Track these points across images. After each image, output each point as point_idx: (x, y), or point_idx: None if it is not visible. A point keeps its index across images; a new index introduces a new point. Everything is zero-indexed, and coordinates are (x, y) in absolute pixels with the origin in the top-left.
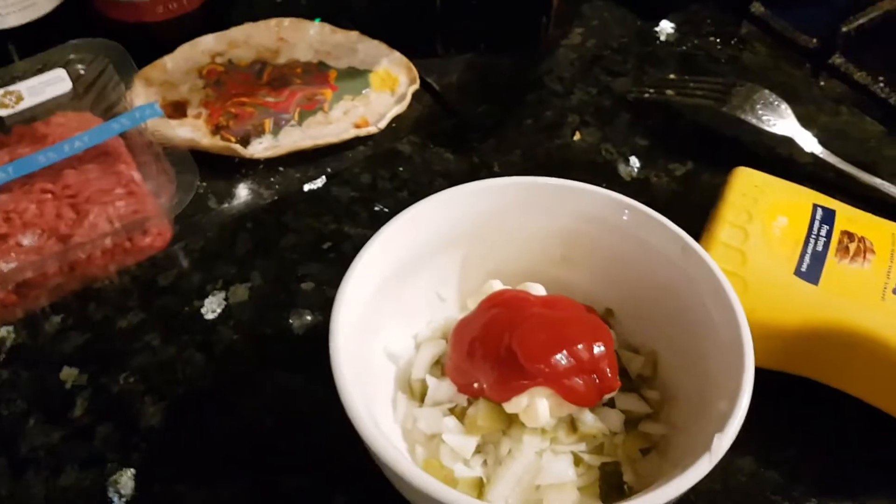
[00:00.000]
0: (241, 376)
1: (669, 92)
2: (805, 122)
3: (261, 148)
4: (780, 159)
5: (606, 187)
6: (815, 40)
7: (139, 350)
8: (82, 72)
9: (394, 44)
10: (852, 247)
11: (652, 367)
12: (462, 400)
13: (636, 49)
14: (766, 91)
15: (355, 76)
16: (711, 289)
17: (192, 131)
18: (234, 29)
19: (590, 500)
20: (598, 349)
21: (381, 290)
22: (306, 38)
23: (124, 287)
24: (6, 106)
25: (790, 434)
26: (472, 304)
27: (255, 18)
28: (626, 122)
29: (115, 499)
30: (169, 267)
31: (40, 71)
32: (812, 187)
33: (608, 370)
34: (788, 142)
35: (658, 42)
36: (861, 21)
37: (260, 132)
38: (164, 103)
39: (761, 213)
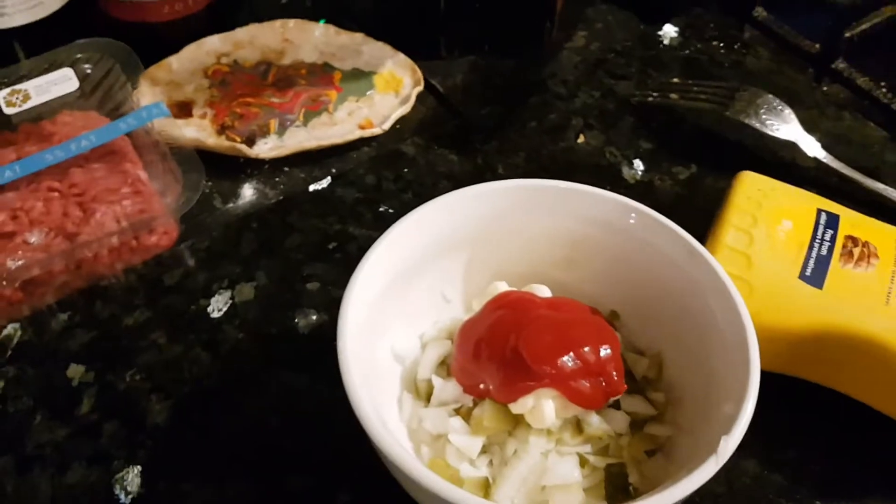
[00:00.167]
0: (247, 375)
1: (673, 96)
2: (808, 126)
3: (266, 148)
4: (783, 164)
5: (610, 190)
6: (817, 45)
7: (145, 348)
8: (89, 71)
9: (398, 45)
10: (856, 251)
11: (657, 370)
12: (468, 400)
13: (639, 53)
14: (770, 95)
15: (360, 77)
16: (717, 292)
17: (197, 131)
18: (240, 30)
19: (595, 501)
20: (604, 352)
21: (387, 291)
22: (311, 39)
23: (130, 285)
24: (13, 104)
25: (794, 437)
26: (478, 306)
27: (260, 19)
28: (629, 125)
29: (122, 496)
30: (175, 266)
31: (47, 70)
32: (815, 192)
33: (614, 373)
34: (791, 146)
35: (661, 46)
36: (864, 27)
37: (265, 132)
38: (170, 103)
39: (766, 218)
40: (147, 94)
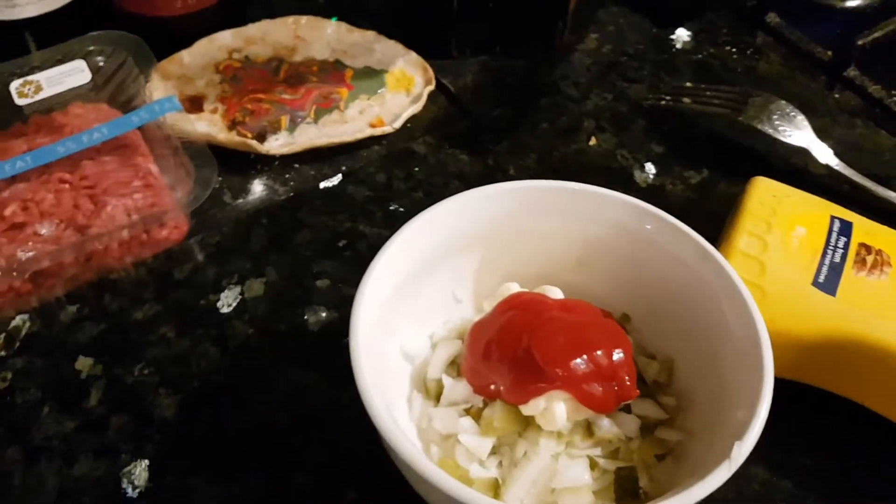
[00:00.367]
0: (256, 371)
1: (686, 100)
2: (820, 133)
3: (277, 144)
4: (795, 170)
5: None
6: (829, 53)
7: (154, 342)
8: (102, 64)
9: (410, 44)
10: (869, 259)
11: (668, 374)
12: (478, 401)
13: (652, 56)
14: (783, 101)
15: (371, 76)
16: (730, 297)
17: (208, 126)
18: (252, 25)
19: None
20: (617, 356)
21: (399, 290)
22: (323, 36)
23: (140, 279)
24: (25, 95)
25: (803, 443)
26: (488, 306)
27: (272, 16)
28: (641, 128)
29: (129, 490)
30: (185, 260)
31: (60, 61)
32: (826, 199)
33: (627, 378)
34: (803, 153)
35: (674, 50)
36: (876, 35)
37: (276, 129)
38: (181, 98)
39: (780, 224)
40: (158, 87)
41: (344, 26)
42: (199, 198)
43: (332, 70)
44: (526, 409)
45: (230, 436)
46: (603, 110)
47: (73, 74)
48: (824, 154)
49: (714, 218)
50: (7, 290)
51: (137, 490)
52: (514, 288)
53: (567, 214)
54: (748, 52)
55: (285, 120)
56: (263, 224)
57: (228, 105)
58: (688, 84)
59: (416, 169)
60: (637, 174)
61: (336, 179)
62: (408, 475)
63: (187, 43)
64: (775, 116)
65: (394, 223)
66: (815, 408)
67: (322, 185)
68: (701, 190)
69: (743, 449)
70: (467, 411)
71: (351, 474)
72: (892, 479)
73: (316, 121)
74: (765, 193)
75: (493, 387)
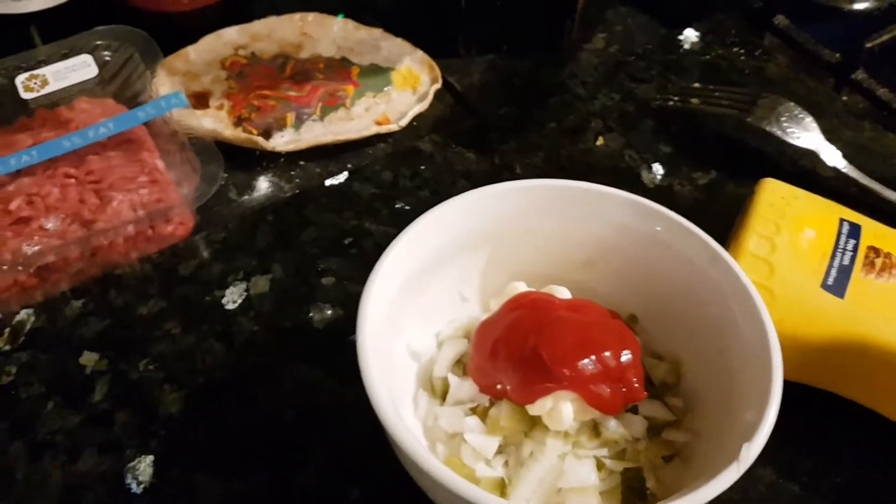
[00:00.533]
0: (261, 368)
1: (694, 100)
2: (828, 136)
3: (282, 141)
4: (803, 172)
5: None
6: (837, 55)
7: (159, 338)
8: (108, 58)
9: (417, 42)
10: (878, 262)
11: (676, 375)
12: (484, 400)
13: (659, 56)
14: (791, 103)
15: (378, 73)
16: (739, 298)
17: (214, 122)
18: (258, 22)
19: None
20: (625, 357)
21: (405, 288)
22: (330, 33)
23: (145, 274)
24: (31, 89)
25: (811, 446)
26: (495, 305)
27: (278, 12)
28: (649, 128)
29: (133, 485)
30: (190, 256)
31: (66, 56)
32: (834, 201)
33: (635, 380)
34: (811, 155)
35: (682, 50)
36: (884, 38)
37: (282, 125)
38: (187, 94)
39: (789, 226)
40: (164, 83)
41: (350, 23)
42: (204, 194)
43: (339, 67)
44: (532, 409)
45: (235, 432)
46: (610, 110)
47: (79, 69)
48: (833, 156)
49: (722, 219)
50: (12, 285)
51: (142, 486)
52: (521, 287)
53: (574, 214)
54: (756, 53)
55: (291, 117)
56: (269, 221)
57: (234, 101)
58: (696, 85)
59: (423, 167)
60: (644, 174)
61: (342, 177)
62: (413, 473)
63: (193, 39)
64: (784, 118)
65: (400, 221)
66: (823, 411)
67: (328, 182)
68: (709, 191)
69: (752, 451)
70: (473, 410)
71: (355, 472)
72: None
73: (322, 118)
74: (773, 195)
75: (499, 386)
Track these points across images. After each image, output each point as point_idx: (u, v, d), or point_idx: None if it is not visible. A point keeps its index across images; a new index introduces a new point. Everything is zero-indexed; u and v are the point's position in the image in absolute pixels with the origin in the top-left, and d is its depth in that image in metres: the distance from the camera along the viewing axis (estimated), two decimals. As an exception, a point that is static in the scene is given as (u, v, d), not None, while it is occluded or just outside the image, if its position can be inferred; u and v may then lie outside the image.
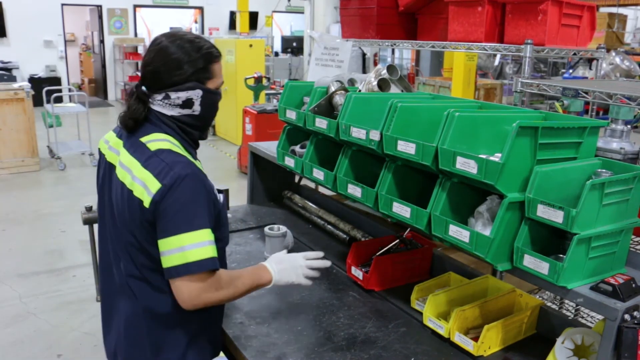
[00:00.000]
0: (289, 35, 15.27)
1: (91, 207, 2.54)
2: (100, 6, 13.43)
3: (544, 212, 1.38)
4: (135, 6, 13.95)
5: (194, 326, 1.56)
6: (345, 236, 2.47)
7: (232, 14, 14.29)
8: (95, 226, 2.57)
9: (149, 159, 1.44)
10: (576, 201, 1.36)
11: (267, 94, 8.23)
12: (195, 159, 1.57)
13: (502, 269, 1.49)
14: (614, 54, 4.38)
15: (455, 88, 7.52)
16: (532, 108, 2.77)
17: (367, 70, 6.14)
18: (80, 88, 14.17)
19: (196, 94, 1.52)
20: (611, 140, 2.33)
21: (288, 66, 12.44)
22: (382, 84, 2.19)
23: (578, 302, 1.39)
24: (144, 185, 1.41)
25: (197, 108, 1.53)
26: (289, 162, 2.33)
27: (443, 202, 1.59)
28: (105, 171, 1.59)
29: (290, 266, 1.66)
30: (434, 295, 1.78)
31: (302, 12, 12.30)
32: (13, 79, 10.96)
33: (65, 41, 13.41)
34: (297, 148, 2.37)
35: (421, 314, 1.80)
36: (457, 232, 1.51)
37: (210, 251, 1.41)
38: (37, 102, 8.28)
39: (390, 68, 2.22)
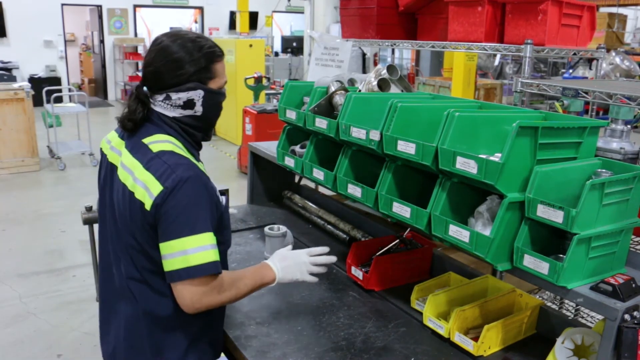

######

Exercise:
Where does the string "images" occur in the material? Copy every line where it does.

Solution below:
Track these points across images. After each image, output each point as point_idx: (x, y), or point_idx: None if it is not visible. A point keeps its index across images; a new index introduces a new point. Everything is zero-indexed, and coordinates are (x, y) in absolute pixels with the origin in the top-left.
Track these points across images. After each image, output each point as point_idx: (u, v, d), or point_idx: None if it is not visible. A point keeps its index across images; a new index introduces a new point. Everything is zero-indexed; u and v are the point's position in the image in absolute pixels with the origin in the top-left, and d is its depth in that image in metres: the distance from the camera along the viewing axis (estimated), two decimals. As an exception, a point that is static in the scene is given as (u, v, d), not None, while it is occluded or just outside the image, if its position can be inferred; u and v may then lie outside the image.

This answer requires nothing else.